The Two Silver Trumpets and the Two Houses of Israel

Numbers 10:1, Two trumpets of silver.What is the significance of the two silver trumpets? They were used to gather the assembly (verse 2), to move the camp (verse 5), to prepare the people for war (verse 9), and to celebrate YHVH’s feasts (verse 10). Why were there two trumpets with which to call the children of Israel to assembly? The procedure for using trumpets as a procedure to summons or signal the nation of Israel was an eternal decree (verse 8, also see The ArtScroll Stone Edition Chumash, p. 783). 

The Jewish sages teach that the sounding of these silver trumpets is directly linked to Yom Teruah (the Day of the Shofar or Shouting) in the fall, which is symbolic of the return of Yeshua and the regathering of his people Israel. 

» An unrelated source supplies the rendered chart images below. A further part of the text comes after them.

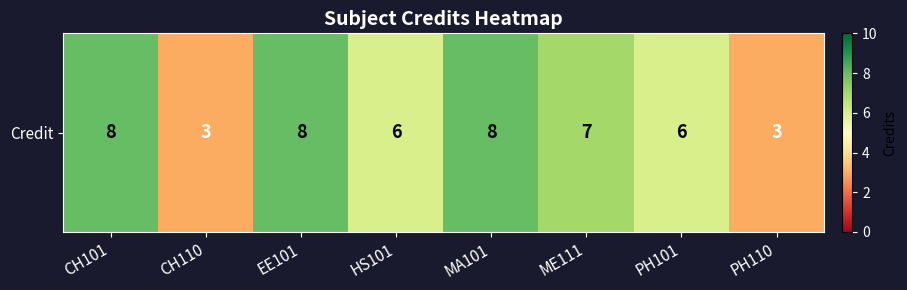

What is the smallest value displayed?

3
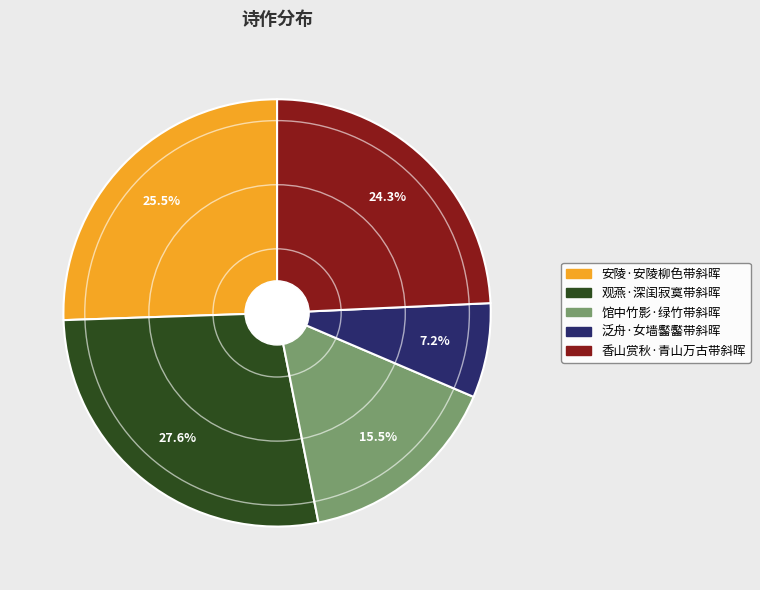

What is the ratio of the value at 香山赏秋·青山万古带斜晖 to the value at 观燕·深闺寂寞带斜晖?

0.9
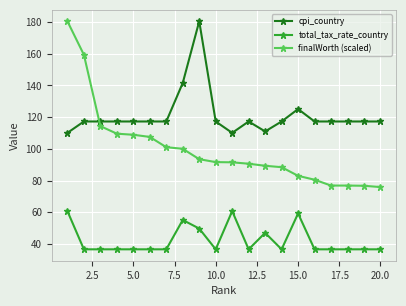

Which series has the largest range (max minus min)?

finalWorth (scaled)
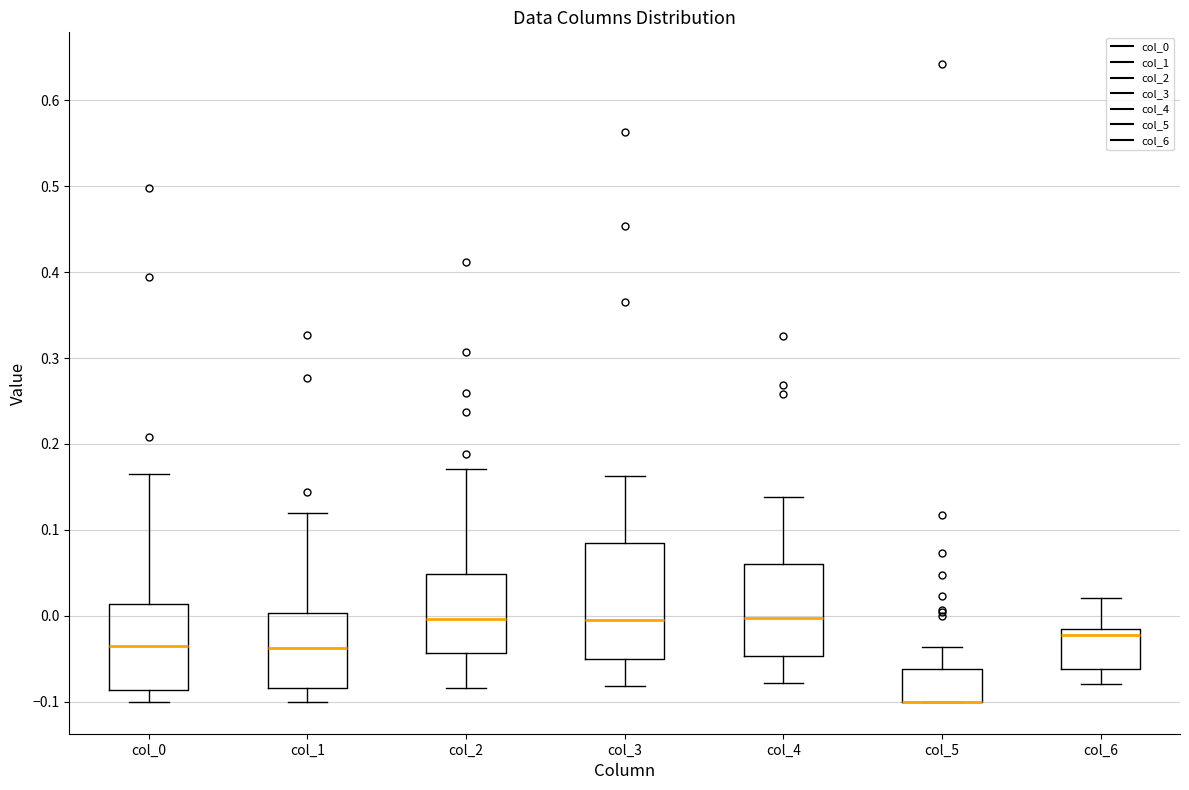

Reading left to right, read every box against the y-axis: the position of its median line, the range the box covers, and the ends of its whiskers. The values are not printed on the chart, so give them approximately, as read against the axis.

col_0: median -0.03, box -0.09 to 0.01, whiskers -0.10 to 0.16
col_1: median -0.04, box -0.08 to 0.00, whiskers -0.10 to 0.12
col_2: median 0.00, box -0.04 to 0.05, whiskers -0.08 to 0.17
col_3: median -0.01, box -0.05 to 0.08, whiskers -0.08 to 0.16
col_4: median 0.00, box -0.05 to 0.06, whiskers -0.08 to 0.14
col_5: median -0.10 (drawn on the box's lower edge), box -0.10 to -0.06, whiskers -0.10 to -0.04
col_6: median -0.02, box -0.06 to -0.01, whiskers -0.08 to 0.02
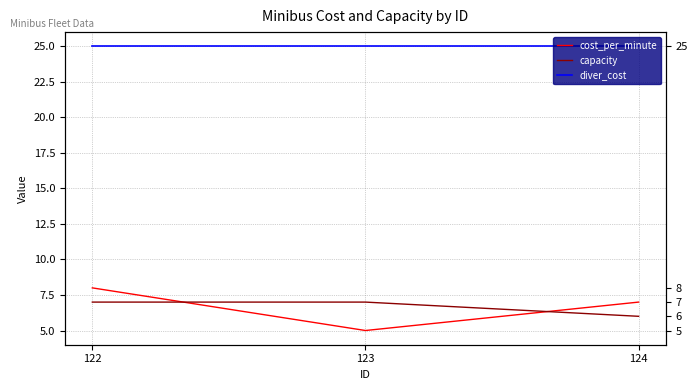

What is the difference between the capacity values at 122 and 124?

1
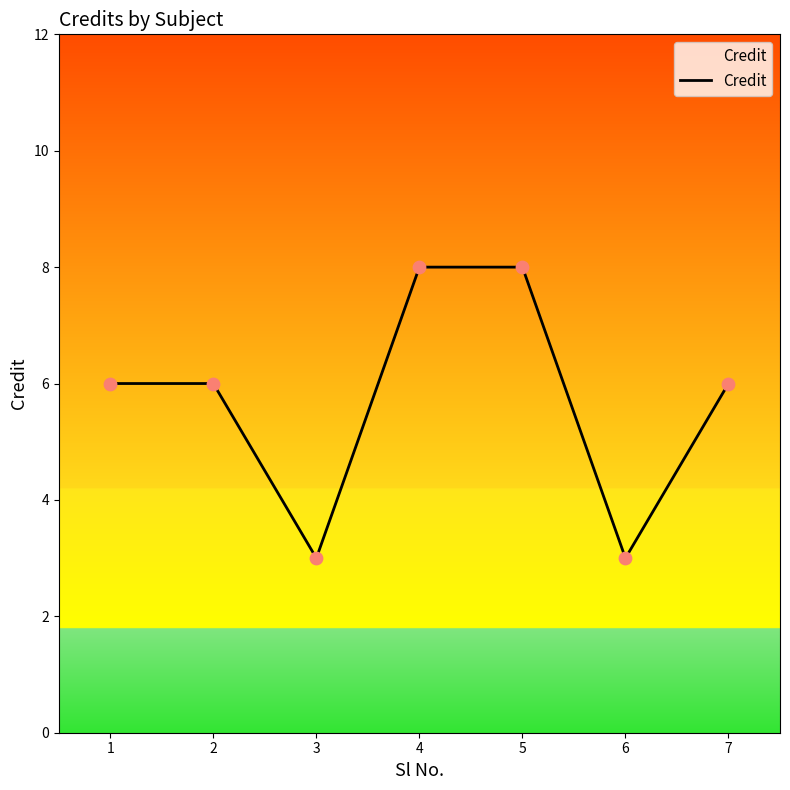

What is the change in value from 3 to 7?

+3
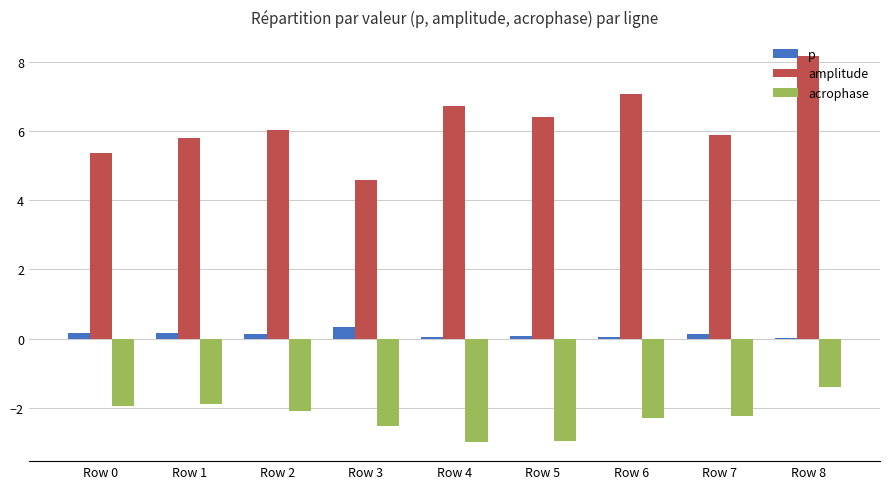

At which category is the sum across all series the highest?

Row 8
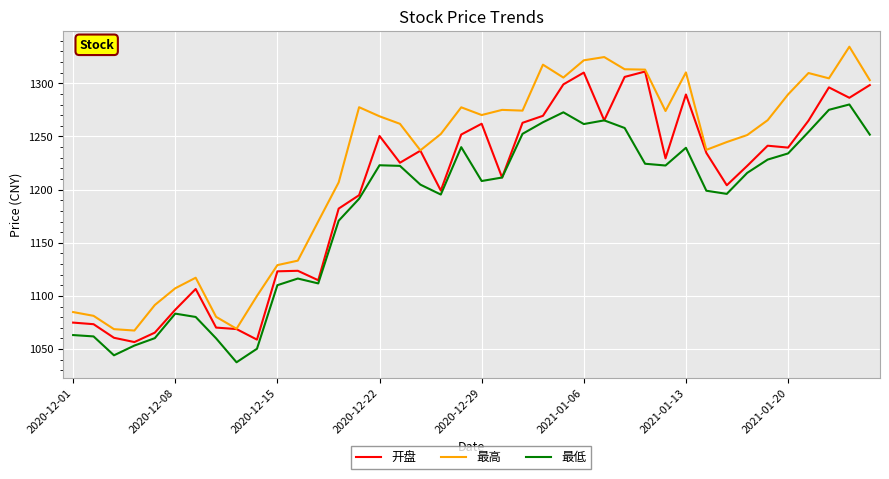

True or false: 最低 and 最高 intersect in this chart.

False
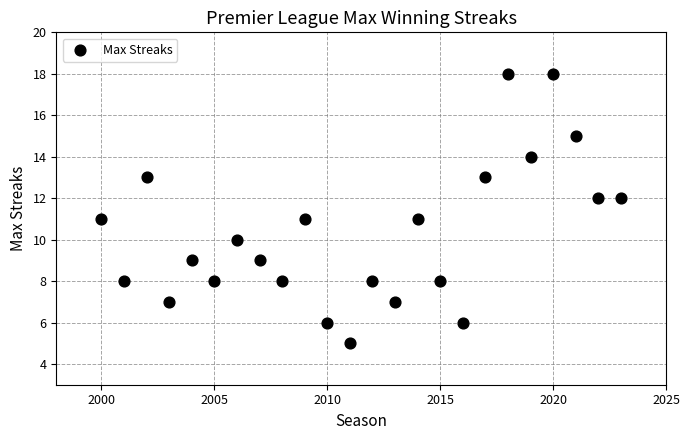

What is the range of Y values (max minus min)?

13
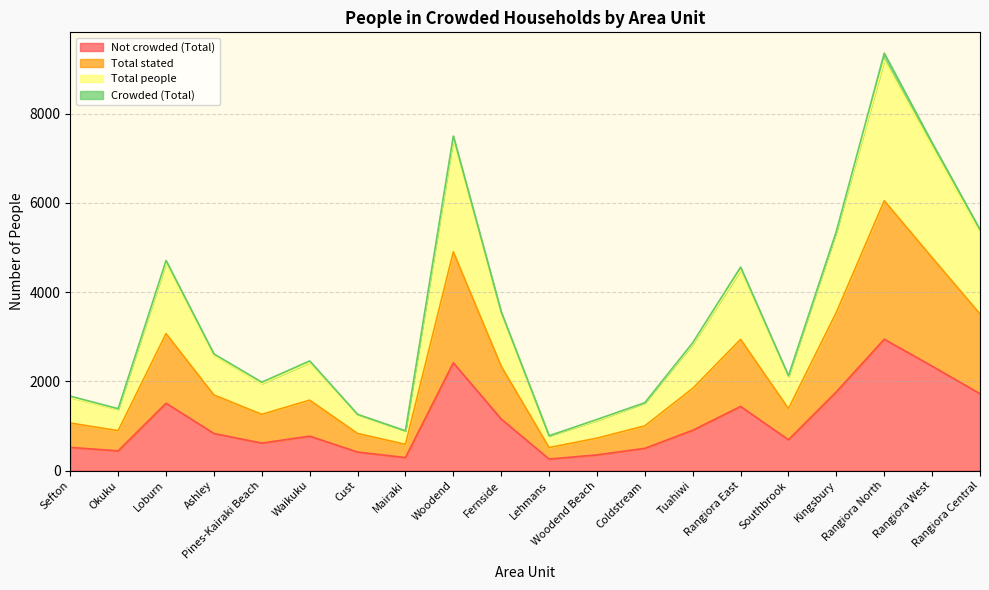

Does the chart have visible grid lines?

Yes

So what do these two silver trumpets represent prophetically? Who is being called? Are those trumpets being sounded now in a spiritual sense and who is responding to the call?

As to the significance of the two silver trumpets, Batya Wootten suggests, in her book, Israel’s Feasts and Their Fullness, that the trumpets spiritually symbolize voices (Rev 1:10; Isa 58:1). She goes on to note that historically there have been two people groups on earth who have been testifying about the goodness of the Elohim of Abraham, Isaac and Jacob. These are the Christians and the Jews—both of whom worship the same Elohim as revealed in the Scriptures. Israel was called to be YHVH’s witnesses on earth (Isa 43:10). YHVH then divided the twelve tribes of Israel into two nations or houses, They were the House of Judah and the House of Ephraim who would be later represented by the Jews and the Christians, respectively. According to Torah, truth must be confirmed in the mouth of two or more witnesses before it can be believed (Num 35:30; Deut 17:6; 19:15; John 8:17; 2 Cor 13:1). Wootten says that these “two witnesses” have not been sounding their voices in unison, but instead have been fighting and denying one another. Yet the Apostle Paul states that there is to be one new man in Messiah Yeshua (Eph 2:15) not two men—a Jewish and a Christian man. These two witnesses have to come together before Yeshua can return to this earth to establish his eternal kingdom here (Acts 1:6–8 cp. Acts 3:21). Wootten notes that the two silver trumpets were hammered out of one piece of silver (Num 10:2). In the Bible, silver symbolizes refinement and redemption. Hammered trumpets tell of the Father molding his people through affliction (Jer 9:7; Dan 11:35; Zec 13:9; Hos 1:10; Mal 3:3, Ibid. pp. 219–228). Before the one new man can become the glorious bride of Yeshua, refinement, repentance and reunification must occur. This is happening now with YHVH’s people and will continue to happen until the return of Yeshua.